After examining the body of evidence presented during trial, the Sixth Circuit refused to prescribe a new healthcare-fraud trial for Dr. Anis Chalhoub. A jury convicted the London (Ky.) cardiologist under 18 U.S.C. § 1347 for billing Medicare and other insurers for unnecessarily implanted pacemakers. Although “some of the government’s tactics here leave something to be desired,” a unanimous panel in US v. Chalhoub affirmed.
The government deployed an array of weapons from the arsenal available to health care fraud investigators nowadays. Data mining demonstrated that Dr. Chalhoub “had no trouble staying busy,” performing 853 stress tests in a year, while 75% of U.S. cardiologists performed 336 or fewer.

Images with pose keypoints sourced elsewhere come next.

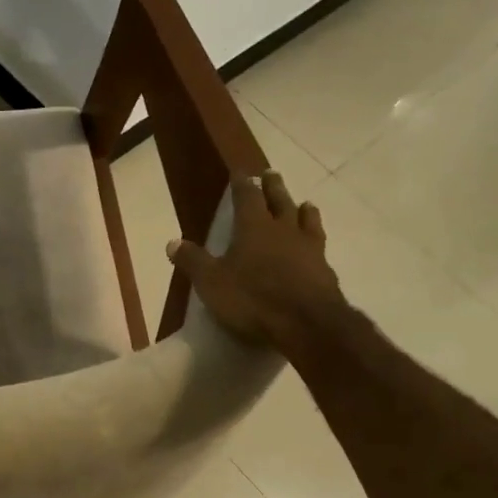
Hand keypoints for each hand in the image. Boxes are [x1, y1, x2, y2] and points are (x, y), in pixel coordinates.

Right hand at [168, 172, 348, 361]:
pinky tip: (316, 246)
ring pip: (307, 220)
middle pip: (280, 201)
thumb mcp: (212, 282)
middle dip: (274, 187)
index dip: (243, 184)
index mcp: (254, 228)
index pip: (247, 197)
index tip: (241, 172)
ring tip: (304, 204)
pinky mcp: (326, 271)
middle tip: (272, 174)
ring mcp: (309, 249)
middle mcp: (284, 231)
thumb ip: (193, 261)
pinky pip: (320, 246)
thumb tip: (172, 242)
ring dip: (303, 210)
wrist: (307, 325)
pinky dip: (315, 239)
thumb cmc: (253, 299)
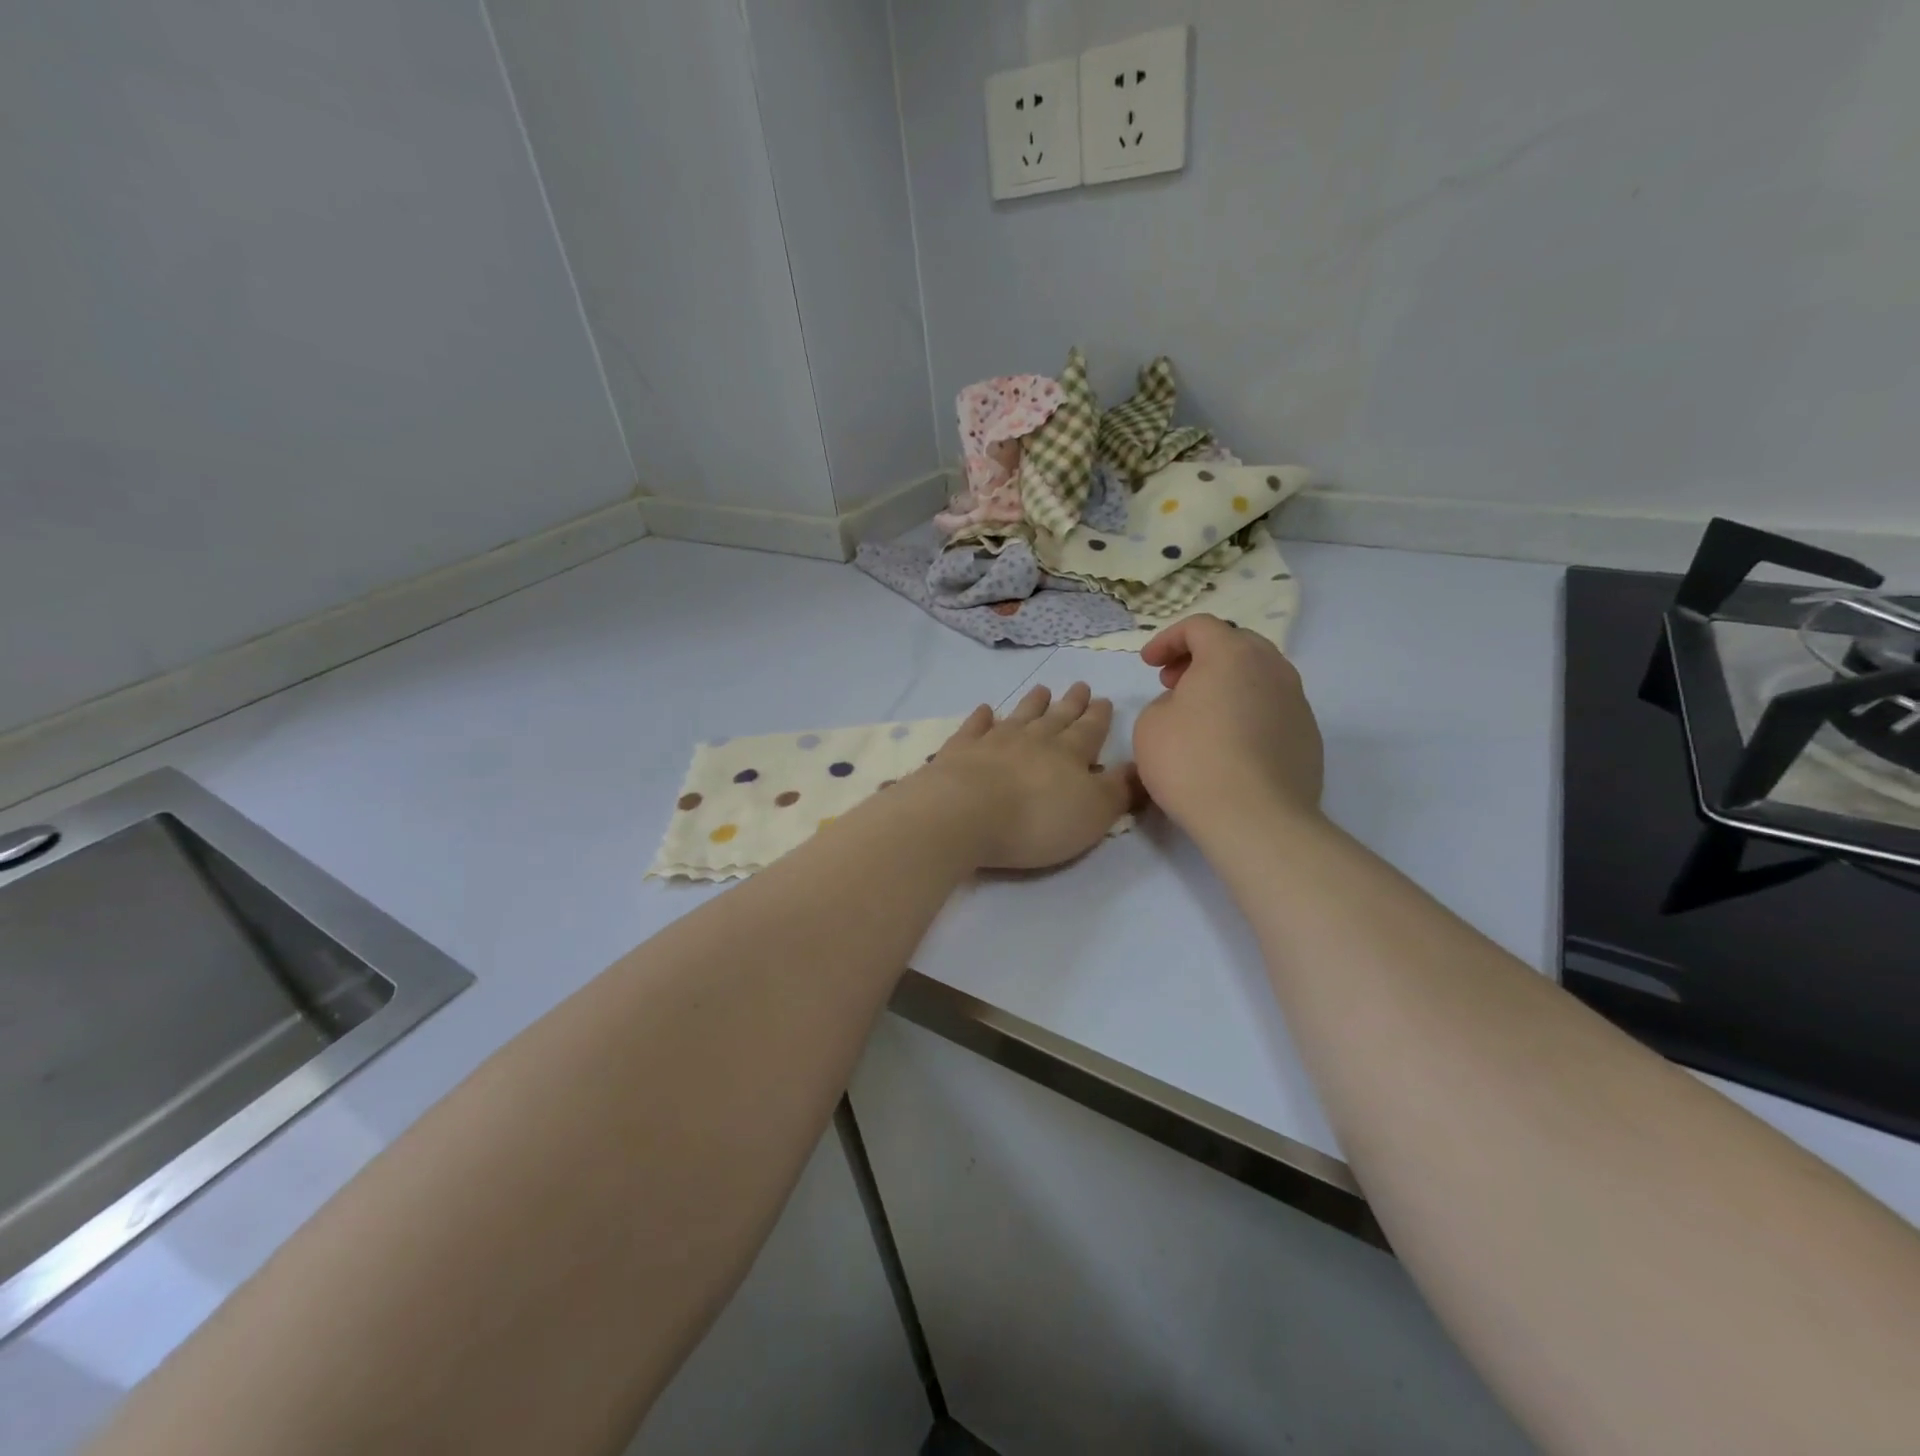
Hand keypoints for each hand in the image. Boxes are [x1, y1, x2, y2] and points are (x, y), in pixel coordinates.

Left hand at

The prosecution’s lead expert reviewed 31 of Dr. Chalhoub’s procedures and testified that 27 were unnecessary. One of the other testifying cardiologists recounted turning off or turning down the pacemakers in 20 unnamed patients of Dr. Chalhoub, compared to 1 of 5,000+ pacemakers he had turned off during his career.
“Both Damning and Unanswerable”
The panel (Nalbandian (op.), Siler, Stranch) expressed “sympath[y]” for Dr. Chalhoub’s Due Process argument: that expert testimony regarding unnamed patients hindered his ability to present a meaningful defense. If the conviction rested on “damning but unanswerable” expert testimony about the anonymous cases, that would seriously prejudice the defendant’s ability to respond.
But those 20 weren’t the only patients at issue. (If they were, according to the panel, his claim might have proved “meritorious.”) And Chaloub received notice and a hearing in any event: he filed a motion in limine and wielded (largely unexercised) cross-examination rights for the expert testimony. Nor did the trial court abuse its discretion in admitting this evidence, because testimony about even a single patient would’ve been enough to support a conviction.
Nevertheless, the panel expressed displeasure with the government for sweeping the 20 unnamed patients into its closing argument. Although deemed harmless, the government potentially double-counted fraudulent implants when it “argued in summation that [Dr. Chalhoub] had installed unnecessary pacemakers in 50 patients” without knowing whether the experts’ lists of patients overlapped.
“Appeals to class prejudice”
Similarly, the panel rejected the “close question” raised by the government’s evidence about Dr. Chalhoub’s lifestyle. An FBI agent testified about the doctor’s after-tax income, cars, credit cards, and home improvements: “a handsome living, especially compared to the average wage-earner in London, Kentucky.”
The panel distinguished the evil of “evidence that impermissibly appeals to class prejudice” from expenditures that demonstrate a motive to commit fraud. In this case, no abuse of discretion occurred under the applicable 3-part test under FRE 403: other credible evidence of illegality, money spent that was not available from a legitimate source, and great wealth related to the period of alleged illegal activity. The doctor’s high spending “help[ed] establish Chalhoub’s motive for performing procedures that may not have been necessary.”